Required work:
Filter the listing so that only lines with the word "right" remain.

Record set:
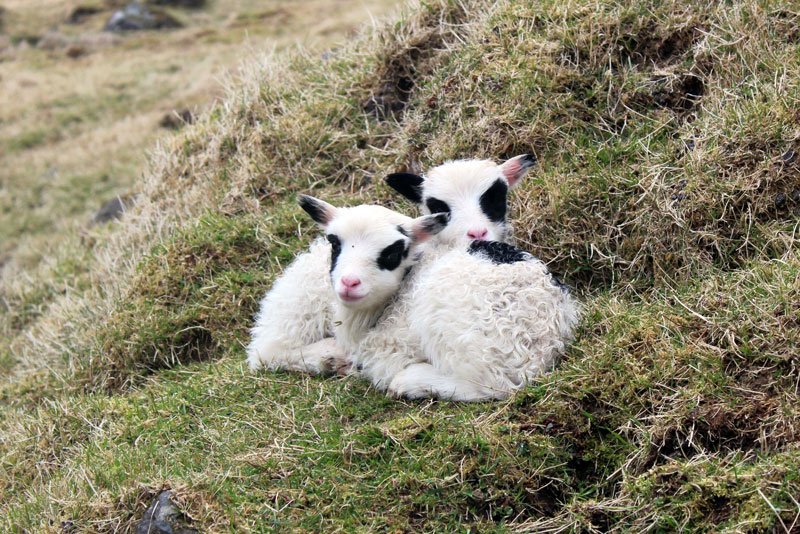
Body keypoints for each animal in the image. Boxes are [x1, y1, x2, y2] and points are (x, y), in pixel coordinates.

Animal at [247, 155, 536, 374]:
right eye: (437, 205)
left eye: (495, 197)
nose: (477, 233)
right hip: (298, 312)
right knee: (266, 351)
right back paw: (328, 356)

Your solution:
right eye: (437, 205)
right hip: (298, 312)
right knee: (266, 351)
right back paw: (328, 356)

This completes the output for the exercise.